EXERCISE BRIEF —
Transcribe the whole listing without a single picture.

═════ RECORDS FOR THIS TASK

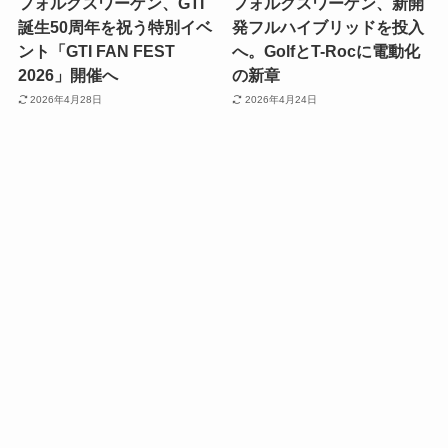
フォルクスワーゲン、GTI
フォルクスワーゲン、新開
誕生50周年を祝う特別イベ
発フルハイブリッドを投入
ント「GTI FAN FEST
へ。GolfとT-Rocに電動化
2026」開催へ
の新章
2026年4月28日
2026年4月24日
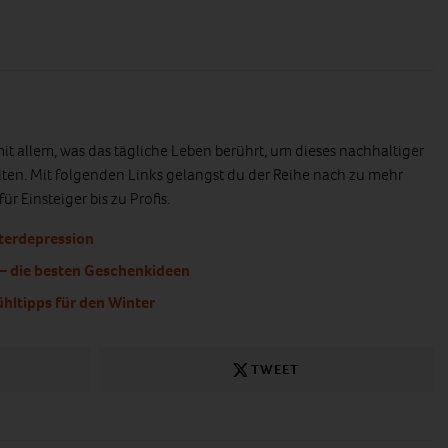
mit allem, was das tägliche Leben berührt, um dieses nachhaltiger
ten. Mit folgenden Links gelangst du der Reihe nach zu mehr
r Einsteiger bis zu Profis.
terdepression
– die besten Geschenkideen
ühltipps für den Winter
TWEET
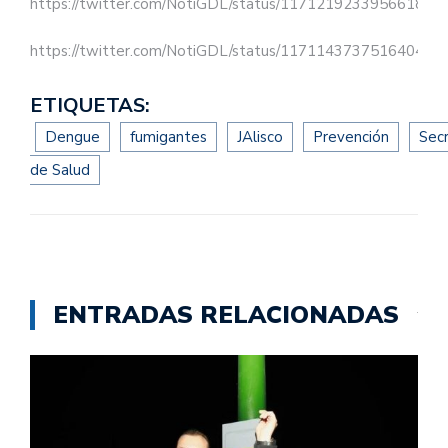
https://twitter.com/NotiGDL/status/117121923395661824
https://twitter.com/NotiGDL/status/117114373751640473
ETIQUETAS:
Dengue
fumigantes
JAlisco
Prevención
Secr
de Salud
ENTRADAS RELACIONADAS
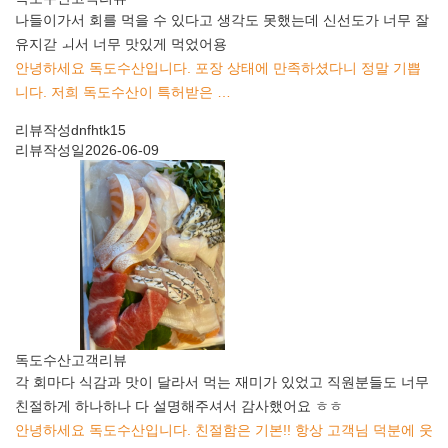
나들이가서 회를 먹을 수 있다고 생각도 못했는데 신선도가 너무 잘
유지갇 ㅚ서 너무 맛있게 먹었어용
안녕하세요 독도수산입니다. 포장 상태에 만족하셨다니 정말 기쁩
니다. 저희 독도수산이 특허받은 …
리뷰작성
dnfhtk15
리뷰작성일
2026-06-09
독도수산
고객리뷰
각 회마다 식감과 맛이 달라서 먹는 재미가 있었고 직원분들도 너무
친절하게 하나하나 다 설명해주셔서 감사했어요 ㅎㅎ
안녕하세요 독도수산입니다. 친절함은 기본!! 항상 고객님 덕분에 웃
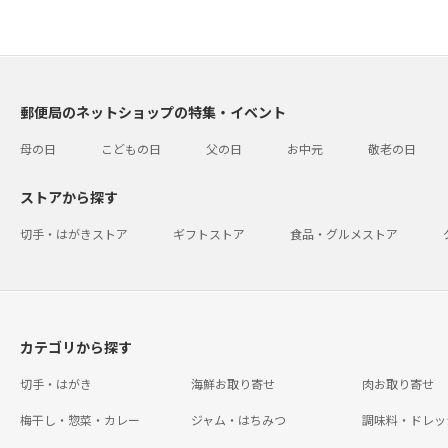
郵便局のネットショップの特集・イベント
母の日
こどもの日
父の日
お中元
敬老の日
ストアから探す
切手・はがきストア
ギフトストア
食品・グルメストア
カテゴリから探す
切手・はがき
海鮮お取り寄せ
肉お取り寄せ
梅干し・惣菜・カレー
ジャム・はちみつ
調味料・ドレッ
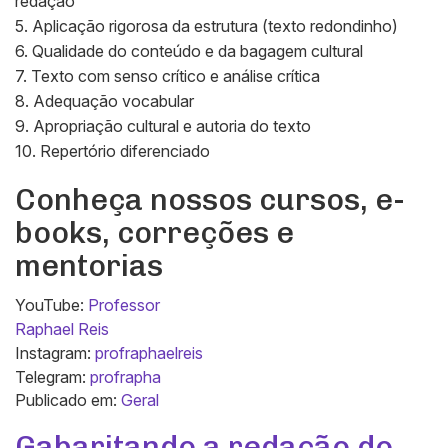
redação
5. Aplicação rigorosa da estrutura (texto redondinho)
6. Qualidade do conteúdo e da bagagem cultural
7. Texto com senso crítico e análise crítica
8. Adequação vocabular
9. Apropriação cultural e autoria do texto
10. Repertório diferenciado
Conheça nossos cursos, e-
books, correções e
mentorias
YouTube:
Professor
Raphael Reis
Instagram:
profraphaelreis
Telegram:
profrapha
Publicado em:
Geral
Gabaritando a redação do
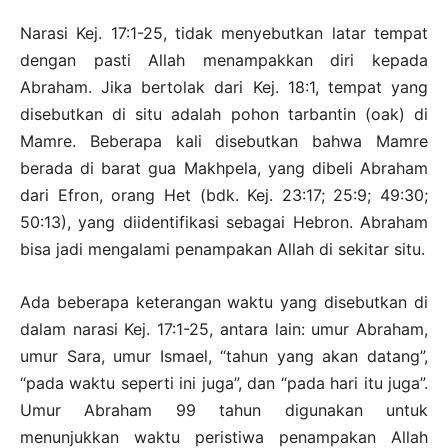
Narasi Kej. 17:1-25, tidak menyebutkan latar tempat
dengan pasti Allah menampakkan diri kepada
Abraham. Jika bertolak dari Kej. 18:1, tempat yang
disebutkan di situ adalah pohon tarbantin (oak) di
Mamre. Beberapa kali disebutkan bahwa Mamre
berada di barat gua Makhpela, yang dibeli Abraham
dari Efron, orang Het (bdk. Kej. 23:17; 25:9; 49:30;
50:13), yang diidentifikasi sebagai Hebron. Abraham
bisa jadi mengalami penampakan Allah di sekitar situ.
Ada beberapa keterangan waktu yang disebutkan di
dalam narasi Kej. 17:1-25, antara lain: umur Abraham,
umur Sara, umur Ismael, “tahun yang akan datang”,
“pada waktu seperti ini juga”, dan “pada hari itu juga”.
Umur Abraham 99 tahun digunakan untuk
menunjukkan waktu peristiwa penampakan Allah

══════════

ANSWER TO THIS PROBLEM —
フォルクスワーゲン、GTI
フォルクスワーゲン、新開
誕生50周年を祝う特別イベ
発フルハイブリッドを投入
ント「GTI FAN FEST
へ。GolfとT-Rocに電動化
2026」開催へ
の新章
2026年4月28日
2026年4月24日
mit allem, was das tägliche Leben berührt, um dieses nachhaltiger
ten. Mit folgenden Links gelangst du der Reihe nach zu mehr
r Einsteiger bis zu Profis.
terdepression
– die besten Geschenkideen
ühltipps für den Winter
TWEET
https://twitter.com/NotiGDL/status/117121923395661824
https://twitter.com/NotiGDL/status/117114373751640473
ETIQUETAS:
Dengue
fumigantes
JAlisco
Prevención
Secr
de Salud
ENTRADAS RELACIONADAS
나들이가서 회를 먹을 수 있다고 생각도 못했는데 신선도가 너무 잘
유지갇 ㅚ서 너무 맛있게 먹었어용
안녕하세요 독도수산입니다. 포장 상태에 만족하셨다니 정말 기쁩
니다. 저희 독도수산이 특허받은 …
리뷰작성
dnfhtk15
리뷰작성일
2026-06-09
독도수산
고객리뷰
각 회마다 식감과 맛이 달라서 먹는 재미가 있었고 직원분들도 너무
친절하게 하나하나 다 설명해주셔서 감사했어요 ㅎㅎ
안녕하세요 독도수산입니다. 친절함은 기본!! 항상 고객님 덕분에 웃
郵便局のネットショップの特集・イベント
母の日
こどもの日
父の日
お中元
敬老の日
ストアから探す
切手・はがきストア
ギフトストア
食品・グルメストア
カテゴリから探す
切手・はがき
海鮮お取り寄せ
肉お取り寄せ
梅干し・惣菜・カレー
ジャム・はちみつ
調味料・ドレッ
redação
5. Aplicação rigorosa da estrutura (texto redondinho)
6. Qualidade do conteúdo e da bagagem cultural
7. Texto com senso crítico e análise crítica
8. Adequação vocabular
9. Apropriação cultural e autoria do texto
10. Repertório diferenciado
Conheça nossos cursos, e-
books, correções e
mentorias
YouTube:
Professor
Raphael Reis
Instagram:
profraphaelreis
Telegram:
profrapha
Publicado em:
Geral
Gabaritando a redação do
Narasi Kej. 17:1-25, tidak menyebutkan latar tempat
dengan pasti Allah menampakkan diri kepada
Abraham. Jika bertolak dari Kej. 18:1, tempat yang
disebutkan di situ adalah pohon tarbantin (oak) di
Mamre. Beberapa kali disebutkan bahwa Mamre
berada di barat gua Makhpela, yang dibeli Abraham
dari Efron, orang Het (bdk. Kej. 23:17; 25:9; 49:30;
50:13), yang diidentifikasi sebagai Hebron. Abraham
bisa jadi mengalami penampakan Allah di sekitar situ.
Ada beberapa keterangan waktu yang disebutkan di
dalam narasi Kej. 17:1-25, antara lain: umur Abraham,
umur Sara, umur Ismael, “tahun yang akan datang”,
“pada waktu seperti ini juga”, dan “pada hari itu juga”.
Umur Abraham 99 tahun digunakan untuk
menunjukkan waktu peristiwa penampakan Allah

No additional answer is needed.